International Cannabis Update: Germany Joins Malta and Luxembourg in Liberalizing Marijuana Policy

After months of uncertainty, Germany’s parliament approved its scaled-back legalization/decriminalization bill, making Germany the third European country to legalize marijuana activities. While this bill does not go so far as to legalize the commercial sale of marijuana like many advocates were hoping for and the Traffic Light Coalition promised, it is still a monumental step forward. Germany has historically been on the conservative side of drug policy, and this move towards regulations, rather than prohibition, will likely have lasting effects on EU drug policy discussions moving forward.

The law is expected to go into effect on April 1, but it still must go through the Bundesrat, the upper house of Parliament, before becoming law. The Bundesrat, however, has only the authority to discuss and examine the bill, but it is not required to consent to its implementation, and it can’t veto it. Certain procedural maneuvers can be utilized to delay the bill, which could affect the Government’s goal of implementation by April.

Key Provisions of the Decriminalization Measure

The scaled-back legalization measure decriminalizes the possession of up to 25 grams in public spaces and 50 grams at home, allows for the private at-home cultivation of up to three plants, and allows for adults to grow cannabis through social clubs and access up to 50 grams per month from their social club. No consumption within these clubs is permitted.

This is a far cry from the full-scale commercial legalization measure proposed by the Traffic Light coalition during the last election. Germany, like others, faced the hard reality that under EU law and international obligations set forth in the 1961 Single Convention, full-scale legalization just wasn’t possible without risking penalties related to noncompliance.

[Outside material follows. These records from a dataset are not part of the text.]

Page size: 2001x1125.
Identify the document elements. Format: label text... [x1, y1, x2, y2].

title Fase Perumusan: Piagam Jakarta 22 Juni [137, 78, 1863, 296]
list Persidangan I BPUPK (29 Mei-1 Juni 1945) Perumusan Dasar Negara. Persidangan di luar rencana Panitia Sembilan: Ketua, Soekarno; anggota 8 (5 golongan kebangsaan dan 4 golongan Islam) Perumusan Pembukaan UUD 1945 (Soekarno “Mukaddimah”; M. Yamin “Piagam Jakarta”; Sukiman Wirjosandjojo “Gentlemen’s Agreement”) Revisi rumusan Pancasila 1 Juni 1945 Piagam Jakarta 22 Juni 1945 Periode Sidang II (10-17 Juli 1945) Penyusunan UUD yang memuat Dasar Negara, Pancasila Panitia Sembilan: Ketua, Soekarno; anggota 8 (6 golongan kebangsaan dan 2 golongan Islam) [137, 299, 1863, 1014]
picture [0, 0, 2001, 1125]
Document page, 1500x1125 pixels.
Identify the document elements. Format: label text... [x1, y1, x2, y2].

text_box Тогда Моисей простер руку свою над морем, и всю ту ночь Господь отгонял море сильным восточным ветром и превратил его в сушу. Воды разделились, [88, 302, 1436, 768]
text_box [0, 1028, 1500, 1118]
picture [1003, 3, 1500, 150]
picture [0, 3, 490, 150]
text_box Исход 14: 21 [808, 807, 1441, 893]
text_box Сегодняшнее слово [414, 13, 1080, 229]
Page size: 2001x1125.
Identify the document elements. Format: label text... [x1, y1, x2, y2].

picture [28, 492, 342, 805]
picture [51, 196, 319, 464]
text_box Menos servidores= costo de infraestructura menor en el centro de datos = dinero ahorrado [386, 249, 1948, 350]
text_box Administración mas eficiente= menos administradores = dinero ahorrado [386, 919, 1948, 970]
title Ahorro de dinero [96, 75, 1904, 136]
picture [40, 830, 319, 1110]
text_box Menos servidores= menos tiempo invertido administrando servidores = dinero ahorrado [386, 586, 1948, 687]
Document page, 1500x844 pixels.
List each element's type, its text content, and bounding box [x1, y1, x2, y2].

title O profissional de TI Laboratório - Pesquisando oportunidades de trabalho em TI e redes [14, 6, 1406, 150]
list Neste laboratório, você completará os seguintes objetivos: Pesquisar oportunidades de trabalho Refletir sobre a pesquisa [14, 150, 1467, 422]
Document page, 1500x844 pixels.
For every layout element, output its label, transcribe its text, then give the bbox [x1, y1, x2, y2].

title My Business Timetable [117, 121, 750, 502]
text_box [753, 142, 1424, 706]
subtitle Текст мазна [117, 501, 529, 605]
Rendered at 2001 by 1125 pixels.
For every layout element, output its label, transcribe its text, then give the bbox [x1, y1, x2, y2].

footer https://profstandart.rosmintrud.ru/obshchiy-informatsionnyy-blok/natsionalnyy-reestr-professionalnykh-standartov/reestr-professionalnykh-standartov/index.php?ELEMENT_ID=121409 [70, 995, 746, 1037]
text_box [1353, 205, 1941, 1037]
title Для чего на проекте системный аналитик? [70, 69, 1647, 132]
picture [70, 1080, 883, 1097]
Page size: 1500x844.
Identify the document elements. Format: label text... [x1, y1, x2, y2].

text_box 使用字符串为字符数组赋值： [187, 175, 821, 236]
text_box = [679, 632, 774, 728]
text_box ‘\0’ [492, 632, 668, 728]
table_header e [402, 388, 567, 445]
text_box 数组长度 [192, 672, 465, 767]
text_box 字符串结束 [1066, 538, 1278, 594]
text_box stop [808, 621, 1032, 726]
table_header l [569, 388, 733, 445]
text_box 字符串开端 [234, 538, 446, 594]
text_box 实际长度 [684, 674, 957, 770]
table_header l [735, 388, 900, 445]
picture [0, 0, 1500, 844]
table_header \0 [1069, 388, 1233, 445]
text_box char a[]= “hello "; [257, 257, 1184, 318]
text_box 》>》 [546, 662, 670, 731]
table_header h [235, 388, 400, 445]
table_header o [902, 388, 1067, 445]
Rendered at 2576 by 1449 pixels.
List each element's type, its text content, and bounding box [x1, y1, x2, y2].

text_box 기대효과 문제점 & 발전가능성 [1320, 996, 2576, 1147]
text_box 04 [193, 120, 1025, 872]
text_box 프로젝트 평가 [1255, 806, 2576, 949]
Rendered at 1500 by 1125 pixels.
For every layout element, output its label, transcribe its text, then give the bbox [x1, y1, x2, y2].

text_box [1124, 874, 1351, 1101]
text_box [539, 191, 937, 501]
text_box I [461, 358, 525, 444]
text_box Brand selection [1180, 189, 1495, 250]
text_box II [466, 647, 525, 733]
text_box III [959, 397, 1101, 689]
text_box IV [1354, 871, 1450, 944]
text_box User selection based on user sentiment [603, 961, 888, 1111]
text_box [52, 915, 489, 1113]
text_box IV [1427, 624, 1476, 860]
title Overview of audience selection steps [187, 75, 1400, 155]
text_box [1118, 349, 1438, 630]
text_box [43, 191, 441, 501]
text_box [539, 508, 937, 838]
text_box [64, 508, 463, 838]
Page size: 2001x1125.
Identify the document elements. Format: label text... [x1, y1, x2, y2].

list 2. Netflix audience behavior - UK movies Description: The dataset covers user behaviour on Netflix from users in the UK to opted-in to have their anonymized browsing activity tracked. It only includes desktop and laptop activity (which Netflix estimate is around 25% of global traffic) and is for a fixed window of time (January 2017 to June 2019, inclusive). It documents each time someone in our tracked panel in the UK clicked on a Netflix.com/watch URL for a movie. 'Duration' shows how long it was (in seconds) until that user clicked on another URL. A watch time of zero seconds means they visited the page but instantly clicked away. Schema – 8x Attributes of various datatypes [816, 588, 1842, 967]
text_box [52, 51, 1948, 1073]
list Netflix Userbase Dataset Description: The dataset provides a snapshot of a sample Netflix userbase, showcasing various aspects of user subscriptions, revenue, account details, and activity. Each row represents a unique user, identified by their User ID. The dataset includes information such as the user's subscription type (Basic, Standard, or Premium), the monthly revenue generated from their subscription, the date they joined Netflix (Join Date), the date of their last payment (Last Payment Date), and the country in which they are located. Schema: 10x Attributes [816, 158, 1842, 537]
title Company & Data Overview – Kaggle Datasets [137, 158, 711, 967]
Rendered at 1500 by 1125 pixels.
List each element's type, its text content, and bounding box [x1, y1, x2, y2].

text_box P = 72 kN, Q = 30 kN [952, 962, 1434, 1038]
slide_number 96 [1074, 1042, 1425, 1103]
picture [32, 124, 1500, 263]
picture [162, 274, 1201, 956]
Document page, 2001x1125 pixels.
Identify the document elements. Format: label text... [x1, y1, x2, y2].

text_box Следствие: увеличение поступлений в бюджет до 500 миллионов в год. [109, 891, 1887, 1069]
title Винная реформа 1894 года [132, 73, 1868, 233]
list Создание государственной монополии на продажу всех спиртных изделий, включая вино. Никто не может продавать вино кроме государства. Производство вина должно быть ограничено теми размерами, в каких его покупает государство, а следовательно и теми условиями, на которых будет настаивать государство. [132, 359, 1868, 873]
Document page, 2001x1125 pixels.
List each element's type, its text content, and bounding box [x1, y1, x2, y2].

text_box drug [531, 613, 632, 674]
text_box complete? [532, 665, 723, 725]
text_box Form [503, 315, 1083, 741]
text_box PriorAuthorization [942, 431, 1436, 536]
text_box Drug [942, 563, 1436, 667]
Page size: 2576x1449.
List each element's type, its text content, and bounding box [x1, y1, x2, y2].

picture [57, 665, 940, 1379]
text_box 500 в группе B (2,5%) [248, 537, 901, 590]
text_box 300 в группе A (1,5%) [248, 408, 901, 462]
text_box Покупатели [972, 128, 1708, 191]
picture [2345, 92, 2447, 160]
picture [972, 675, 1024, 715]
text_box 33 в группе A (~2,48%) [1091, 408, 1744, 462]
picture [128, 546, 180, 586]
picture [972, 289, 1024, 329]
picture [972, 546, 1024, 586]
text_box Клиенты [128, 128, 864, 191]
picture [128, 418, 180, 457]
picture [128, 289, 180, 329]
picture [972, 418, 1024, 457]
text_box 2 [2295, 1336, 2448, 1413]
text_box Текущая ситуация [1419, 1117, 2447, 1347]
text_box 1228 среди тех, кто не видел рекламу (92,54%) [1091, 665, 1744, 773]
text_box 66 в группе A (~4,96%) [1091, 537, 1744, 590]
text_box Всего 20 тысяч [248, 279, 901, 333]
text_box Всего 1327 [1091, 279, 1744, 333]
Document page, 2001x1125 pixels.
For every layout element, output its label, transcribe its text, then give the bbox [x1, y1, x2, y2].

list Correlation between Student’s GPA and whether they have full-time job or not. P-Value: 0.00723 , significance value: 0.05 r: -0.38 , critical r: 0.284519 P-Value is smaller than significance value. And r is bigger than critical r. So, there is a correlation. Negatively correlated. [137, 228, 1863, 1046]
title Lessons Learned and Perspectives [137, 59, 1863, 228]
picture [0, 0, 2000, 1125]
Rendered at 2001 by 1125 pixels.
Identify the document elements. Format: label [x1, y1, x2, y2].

Implementation Timeline and Potential Challenges for the New Law

The German government must now ensure that this scaled-back approach is fully implemented before the next election. Far-right Conservative parties are expected to do very well in Germany’s June elections and could try to reverse the incremental accomplishments of the current government. The Christian Democrats fought hard against this bill, pushing a platform of “Refer Madness” that is far removed from the reality of regulated markets. The current Government needs to ensure that this program is fully implemented before the next government takes over. Otherwise, who knows how long this scaled-back legalization effort will last?

Looking Ahead: Implications of the German Legislation for the Czech Republic’s Marijuana Policy

Despite the concerns for what may happen under a new government and arguments that this bill does not go nearly as far as it should have, one thing is certain – the conversation around marijuana reform is shifting at a rapid pace. The German government should be applauded for advancing marijuana reform that pushes for regulation over prohibition. All eyes will now be on the Czech Republic to see if they can push through a fully commercial legalization measure. Or, if they too, will give in to pressure and compromise for a similar scaled-back approach to legalization.